Two brain areas team up to make mental maps
While the hippocampus tracks where you are, the prefrontal cortex helps plan your route
Following a map isn’t the only time people test their skills at navigation. We find routes all the time, whether it’s from one end of the house to another or to school and back. How does your brain get you to your destination? Two brain areas work together, a new study finds. One taps your memory to figure out where you are. Another uses that information to plan the path ahead. This discovery could help scientists one day design spaces for people who have difficulty finding their way.
The word “memory” makes people think of the past. But without it, no one could plan for the future. This is especially true in navigation, says Amir-Homayoun Javadi. He’s a neuroscientist — someone who studies the brain — at the University of Kent in Canterbury, England. He and his colleagues wanted to figure out how the brain finds different routes to a destination.
The scientists recruited 24 volunteers for a two-hour tour of Soho. It’s a neighborhood in London, England. Guides led the participants around, pointing out landmarks, book shops, cafes and other points of interest. These might help the volunteers later find their way. As they pointed things out, the guides also told the participants which direction they were facing — north, south, east or west.
One day later, the volunteers came to the lab and lay down inside a machine that does functional magnetic resonance imaging, or fMRI. This brain scanner tracks the flow of blood in the brain.

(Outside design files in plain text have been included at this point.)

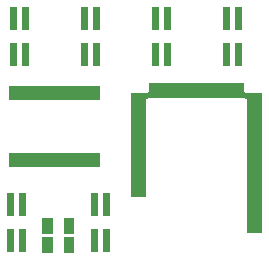
<source format=gbs>
%MOIN*%
%OFA0B0*%
%FSLAX46Y46*%
%IPPOS*%
%LPD*%
%ADD10C,0.0039370078740157488*%
%LPD*%
G04 next file*
%LPD*%
G04 #@! TF.GenerationSoftware,KiCad,Pcbnew,(5.1.2)-1*
G04 #@! TF.CreationDate,2019-11-08T13:50:46+05:30*
G04 #@! TF.ProjectId,TALK,54414c4b-2e6b-4696-9361-645f70636258,rev?*
G04 #@! TF.SameCoordinates,Original*
G04 #@! TF.FileFunction,Soldermask,Bot*
G04 #@! TF.FilePolarity,Negative*
G04 Gerber Fmt 4.6, Leading zero omitted, Abs format (unit mm)*
G04 Created by KiCad (PCBNEW (5.1.2)-1) date 2019-11-08 13:50:46*
G04 APERTURE LIST*
G04 APERTURE END LIST*
D10*
G36*
X0001608976Y0002535472D02*
G01*
X0001573464Y0002535472D01*
X0001573464Y0002588700D01*
X0001608976Y0002588700D01*
X0001608976Y0002535472D01*
X0001608976Y0002535472D01*
G37*
G36*
X0001538110Y0002535472D02*
G01*
X0001502598Y0002535472D01*
X0001502598Y0002588700D01*
X0001538110Y0002588700D01*
X0001538110Y0002535472D01*
X0001538110Y0002535472D01*
G37*
G36*
X0001408031Y0002539409D02*
G01*
X0001384330Y0002539409D01*
X0001384330Y0002616259D01*
X0001408031Y0002616259D01*
X0001408031Y0002539409D01*
X0001408031Y0002539409D01*
G37*
G36*
X0001727244Y0002539409D02*
G01*
X0001703543Y0002539409D01*
X0001703543Y0002616259D01*
X0001727244Y0002616259D01*
X0001727244Y0002539409D01*
X0001727244Y0002539409D01*
G37*
G36*
X0001687874Y0002539409D02*
G01*
X0001664173Y0002539409D01*
X0001664173Y0002616259D01*
X0001687874Y0002616259D01*
X0001687874Y0002539409D01*
X0001687874Y0002539409D01*
G37*
G36*
X0001447401Y0002539409D02*
G01*
X0001423700Y0002539409D01*
X0001423700Y0002616259D01*
X0001447401Y0002616259D01*
X0001447401Y0002539409D01*
X0001447401Y0002539409D01*
G37*
G36*
X0001608976Y0002600433D02*
G01*
X0001573464Y0002600433D01*
X0001573464Y0002653661D01*
X0001608976Y0002653661D01*
X0001608976Y0002600433D01*
X0001608976Y0002600433D01*
G37*
G36*
X0001538110Y0002600433D02*
G01*
X0001502598Y0002600433D01*
X0001502598Y0002653661D01*
X0001538110Y0002653661D01*
X0001538110Y0002600433D01*
X0001538110Y0002600433D01*
G37*
G36*
X0002175590Y0003075905D02*
G01*
X0002175685Y0003074945D01*
X0002175965Y0003074022D01*
X0002176419Y0003073171D01*
X0002177031Y0003072425D01*
X0002177777Y0003071813D01*
X0002178628Y0003071358D01*
X0002179551Y0003071078D01*
X0002180511Y0003070984D01*
X0002234645Y0003070984D01*
X0002234645Y0002604370D01*
X0002183385Y0002604370D01*
X0002183385Y0003046299D01*
X0002183291Y0003047259D01*
X0002183011Y0003048182D01*
X0002182556Y0003049033D01*
X0002181944Y0003049779D01*
X0002181198Y0003050391D01*
X0002180347Y0003050845D01*
X0002179424Y0003051125D01*
X0002178464Y0003051220D01*
X0001853740Y0003051220D01*
X0001852780Y0003051125D01*
X0001851856Y0003050845D01*
X0001851006Y0003050391D01*
X0001850260Y0003049779D01*
X0001849648Y0003049033D01*
X0001849193Y0003048182D01*
X0001848913Y0003047259D01*
X0001848818Y0003046299D01*
X0001848818Y0002722480D01*
X0001797559Y0002722480D01*
X0001797559Y0003070984D01*
X0001851692Y0003070984D01*
X0001852653Y0003071078D01*
X0001853576Y0003071358D01*
X0001854427Y0003071813D01*
X0001855172Y0003072425D01*
X0001855784Y0003073171D01*
X0001856239Y0003074022D01*
X0001856519Y0003074945D01*
X0001856614Y0003075905D01*
X0001856614Y0003102480D01*
X0002175590Y0003102480D01*
X0002175590Y0003075905D01*
X0002175590Y0003075905D01*
G37*
G36*
X0001447401Y0002659488D02*
G01*
X0001423700Y0002659488D01*
X0001423700Y0002736338D01*
X0001447401Y0002736338D01*
X0001447401Y0002659488D01*
X0001447401Y0002659488D01*
G37*
G36*
X0001687874Y0002659488D02*
G01*
X0001664173Y0002659488D01*
X0001664173Y0002736338D01*
X0001687874Y0002736338D01*
X0001687874Y0002659488D01*
X0001687874Y0002659488D01*
G37*
G36*
X0001408031Y0002659488D02*
G01*
X0001384330Y0002659488D01*
X0001384330Y0002736338D01*
X0001408031Y0002736338D01*
X0001408031Y0002659488D01*
X0001408031Y0002659488D01*
G37*
G36*
X0001727244Y0002659488D02*
G01*
X0001703543Y0002659488D01*
X0001703543Y0002736338D01*
X0001727244Y0002736338D01*
X0001727244Y0002659488D01*
X0001727244Y0002659488D01*
G37*
G36*
X0001693818Y0002821220D02*
G01*
X0001392559Y0002821220D01*
X0001392559Y0002868543D01*
X0001693818Y0002868543D01*
X0001693818Y0002821220D01*
X0001693818Y0002821220D01*
G37*
G36*
X0001693818Y0003045629D02*
G01*
X0001392559Y0003045629D01*
X0001392559Y0003092952D01*
X0001693818Y0003092952D01*
X0001693818Y0003045629D01*
X0001693818Y0003045629D01*
G37*
G36*
X0002127125Y0003160157D02*
G01*
X0002103425Y0003160157D01*
X0002103425Y0003237007D01*
X0002127125Y0003237007D01*
X0002127125Y0003160157D01*
X0002127125Y0003160157D01*
G37*
G36*
X0001418740Y0003160157D02*
G01*
X0001395039Y0003160157D01*
X0001395039Y0003237007D01*
X0001418740Y0003237007D01*
X0001418740Y0003160157D01*
X0001418740Y0003160157D01*
G37*
G36*
X0001458110Y0003160157D02*
G01*
X0001434409Y0003160157D01*
X0001434409Y0003237007D01*
X0001458110Y0003237007D01*
X0001458110Y0003160157D01*
X0001458110Y0003160157D01*
G37*
G36*
X0001654868Y0003160157D02*
G01*
X0001631167Y0003160157D01*
X0001631167Y0003237007D01*
X0001654868Y0003237007D01*
X0001654868Y0003160157D01*
X0001654868Y0003160157D01*
G37*
G36*
X0001890997Y0003160157D02*
G01*
X0001867296Y0003160157D01*
X0001867296Y0003237007D01*
X0001890997Y0003237007D01*
X0001890997Y0003160157D01*
X0001890997Y0003160157D01*
G37*
G36*
X0001930367Y0003160157D02*
G01*
X0001906666Y0003160157D01*
X0001906666Y0003237007D01*
X0001930367Y0003237007D01*
X0001930367Y0003160157D01*
X0001930367Y0003160157D01*
G37*
G36*
X0001694238Y0003160157D02*
G01*
X0001670538Y0003160157D01*
X0001670538Y0003237007D01*
X0001694238Y0003237007D01*
X0001694238Y0003160157D01*
X0001694238Y0003160157D01*
G37*
G36*
X0002166496Y0003160157D02*
G01*
X0002142795Y0003160157D01*
X0002142795Y0003237007D01*
X0002166496Y0003237007D01*
X0002166496Y0003160157D01*
X0002166496Y0003160157D01*
G37*
G36*
X0001418740Y0003280236D02*
G01*
X0001395039Y0003280236D01*
X0001395039Y0003357086D01*
X0001418740Y0003357086D01*
X0001418740Y0003280236D01*
X0001418740Y0003280236D01*
G37*
G36*
X0001654868Y0003280236D02*
G01*
X0001631167Y0003280236D01*
X0001631167Y0003357086D01*
X0001654868Y0003357086D01*
X0001654868Y0003280236D01*
X0001654868Y0003280236D01*
G37*
G36*
X0001458110Y0003280236D02*
G01*
X0001434409Y0003280236D01*
X0001434409Y0003357086D01*
X0001458110Y0003357086D01*
X0001458110Y0003280236D01*
X0001458110Y0003280236D01*
G37*
G36*
X0001694238Y0003280236D02*
G01*
X0001670538Y0003280236D01*
X0001670538Y0003357086D01*
X0001694238Y0003357086D01*
X0001694238Y0003280236D01*
X0001694238Y0003280236D01*
G37*
G36*
X0001890997Y0003280236D02*
G01*
X0001867296Y0003280236D01*
X0001867296Y0003357086D01*
X0001890997Y0003357086D01*
X0001890997Y0003280236D01*
X0001890997Y0003280236D01*
G37*
G36*
X0001930367Y0003280236D02*
G01*
X0001906666Y0003280236D01*
X0001906666Y0003357086D01*
X0001930367Y0003357086D01*
X0001930367Y0003280236D01*
X0001930367Y0003280236D01*
G37*
G36*
X0002127125Y0003280236D02*
G01*
X0002103425Y0003280236D01*
X0002103425Y0003357086D01*
X0002127125Y0003357086D01*
X0002127125Y0003280236D01*
X0002127125Y0003280236D01*
G37*
G36*
X0002166496Y0003280236D02*
G01*
X0002142795Y0003280236D01*
X0002142795Y0003357086D01*
X0002166496Y0003357086D01*
X0002166496Y0003280236D01*
X0002166496Y0003280236D01*
G37*
M02*
</source>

That blood carries oxygen. If a part of the brain is very active, it will need more oxygen. So more blood will move toward it. Scientists therefore use blood flow as a way to pinpoint which brain areas are working hard during a task.
As the participants lay in the machine, they saw 10 videos of the neighborhood they toured the day before. In five of them, they “traveled” without having to find their own way. For the rest, they had to use a computer to navigate to a specific location. Sometimes, the scientists told them a route had been blocked. Now, instead of turning right, they might have to turn left. These detours forced the volunteers to use their memories to chart a new path to their destination.
The people remembered a lot from their tour, Javadi notes. On average, despite the road blocks they reached their destination more than 80 percent of the time. But Javadi didn’t care much about accuracy. While the volunteers navigated Soho, he and his colleagues were trying to determine which parts of the brain had been guiding them.
Traveling twosome
Two particular brain areas had been active in this pathfinding. The first was the right hippocampus. Each brain has two of these structures — one on either side of the head. Each forms a coil that curves up and back behind the ears. Hippocampi are important. Without them, new memories cannot form.
When participants were steering around the Soho video, they were sending a lot of blood to the posterior part of their right hippocampus. (Posterior means toward the back.) This part of the brain was especially active when the participants chose a new direction at an intersection. The right posterior hippocampus seemed to be keeping track of the change in the number of possible turns as someone moved from one intersection to the next. The first intersection may have allowed for many different turns, the next for only one or two, for instance. The hippocampus kept track of those differences in the number of options — and worked harder at intersections with many possible turns.
But how did people know which way to turn next? Here, the prefrontal cortex got involved. Just behind the forehead, this brain area helps with complex activities. Among them are making decisions.
This region also helps plan a future route, Javadi and his colleagues showed. When the volunteers had to find their way around roadblocks, the prefrontal cortex was more active. The hippocampus keeps track of where you are, but “the prefrontal cortex is one step ahead,” Javadi explains.
The team published its results March 21 in Nature Communications.
“It’s a fascinating study that breaks new ground in helping us understand how, and for what purposes, the hippocampus represents spatial information,” says Lynn Nadel. He’s a cognitive neuroscientist — someone who studies how the brain produces thoughts — at the University of Arizona in Tucson. The study especially helps to show how the hippocampus and prefrontal cortex work together when a person enters a new space, he notes. And it’s not just about finding our way, he adds. These brain areas also may be important for how our memories function.
The findings may help scientists understand more about our brains. But Javadi also hopes his work might help patients with diseases, such as Alzheimer’s, who may forget where they are. These patients can have a hard time remembering how to get home. Over time, they may even have difficulty getting around their own house. Javadi’s findings could help in the design of buildings and neighborhoods that are easier for those with memory problems to navigate.